# Object Detection
______

## RetiaNet

- Object detection model `RetinaNet` has been formed by making two improvements
  over existing single stage object detection models - Feature Pyramid
  Networks and Focal Loss.

![image](../assets/retianet.png)

**Feature Pyramid Network**
- Feature image pyramids used to detect objects with varying scales in an image. 
- In feature image pyramids, we take an input image and subsample it into lower
  resolution and smaller size images
- With the advancements of deep learning, we now use the pyramidal hierarchical
  structure with CNNs.  
- In a CNN architecture, the output size of feature maps decreases after each
  successive block of convolutional operations, and forms a pyramidal
  structure.

**Focal Loss**
- Focal Loss is an enhancement over Cross-Entropy Loss and is introduced to
  handle the class imbalance  problem with single-stage object detection
  models.
- Single Stage models suffer from a extreme foreground-background class
  imbalance problem due to dense sampling of anchor boxes 
- Focal Loss reduces the loss contribution from easy examples and increases the
  importance of correcting misclassified examples.

**<span class="label label-success">Advantages</span>**
- Highest accuracy object detectors to date are based on a two-stage approach
  popularized by R-CNN 
- Surpassing the accuracy of all existing state-of-the-art two-stage detector

## UNETs

**UNet** is a fully convolutional network (FCN) used for image segmentation. The
goal is to predict each pixel's class in an image.

**Architecture**
- Three Main Components):
	- Encoder or Downsampling Path
	- Bottleneck
	- Decoder or Upsampling Path

**Downsampling Path:**
- Consists of two convolution layers each followed by a ReLU activation
  function and a 2x2 max pooling  operation for `downsampling`.
- At each `downsampling` step we double the number of feature channels

**Bottleneck:** 
- part of the network is between the contracting and expanding paths. The
  bottleneck is built from 2  convolutional layers (with batch normalization)
  and with dropout.

**Upsampling Path:**
- Every step in the decoder path consists of an `upsampling` of the feature map
  followed by a 2x2  convolution, a concatenation with the corresponding
  feature map from the `downsampling` path, and two convolutions layers, each
  followed by a ReLU.

**Final Layer:** 
- A 1x1 convolution is used to map each feature vector to the desired number of
  classes. 

**Loss function:** 
- The energy function is computed by a pixel-wise softmax over the final
  feature map and then applied cross-entropy loss function.

### Metrics 
- `IoU (intersection of union)` -> Area overlap / Area of Union 

**<span class="label label-info">Notes</span>**

- Means converting a high resolution image to a low resolution image.

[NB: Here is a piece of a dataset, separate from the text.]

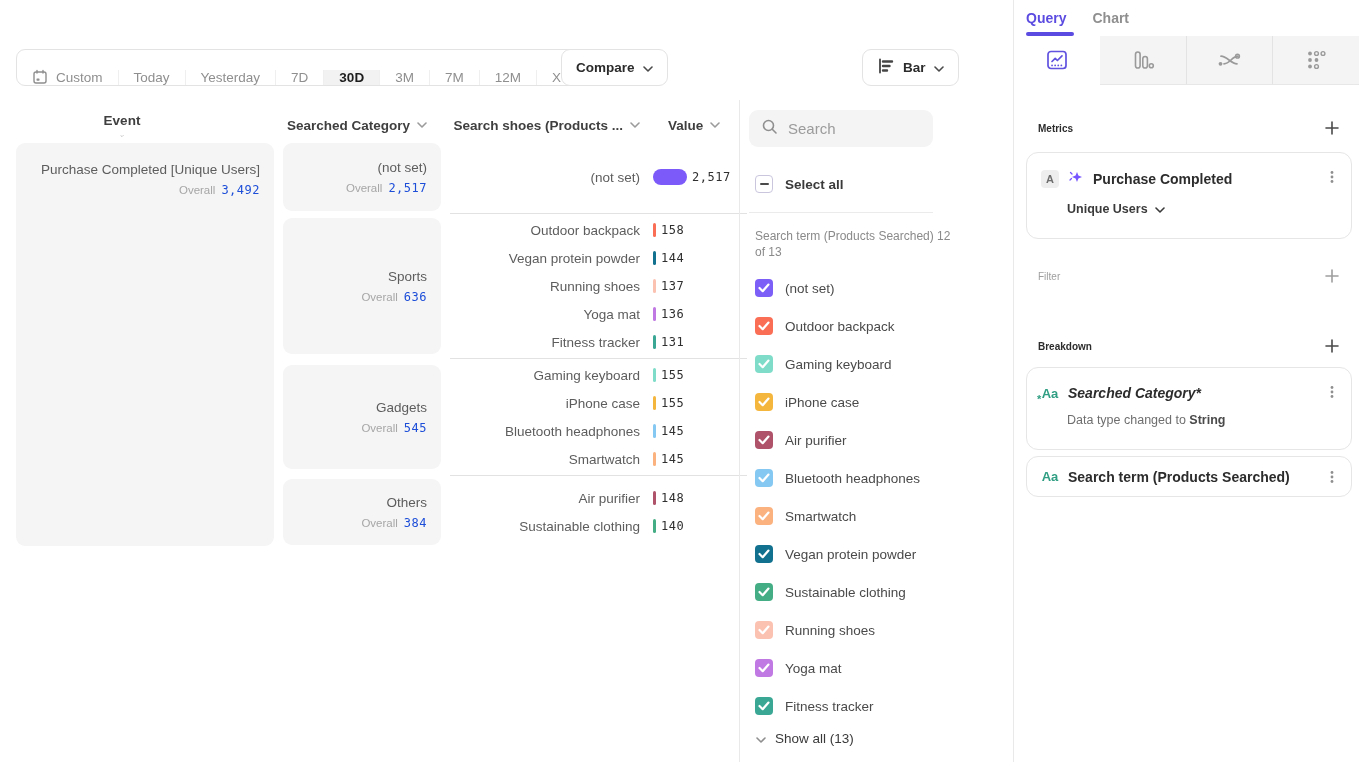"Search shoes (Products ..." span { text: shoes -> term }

By down
  sampling, the model better understands `What` is present in the image, but
  it loses the information of `Where` it is present.

**<span class="label label-success">Advantages</span>**

- UNet combines the location information from the downsampling path to finally
  obtain a general information combining localisation and context, which is
  necessary to predict a good segmentation map.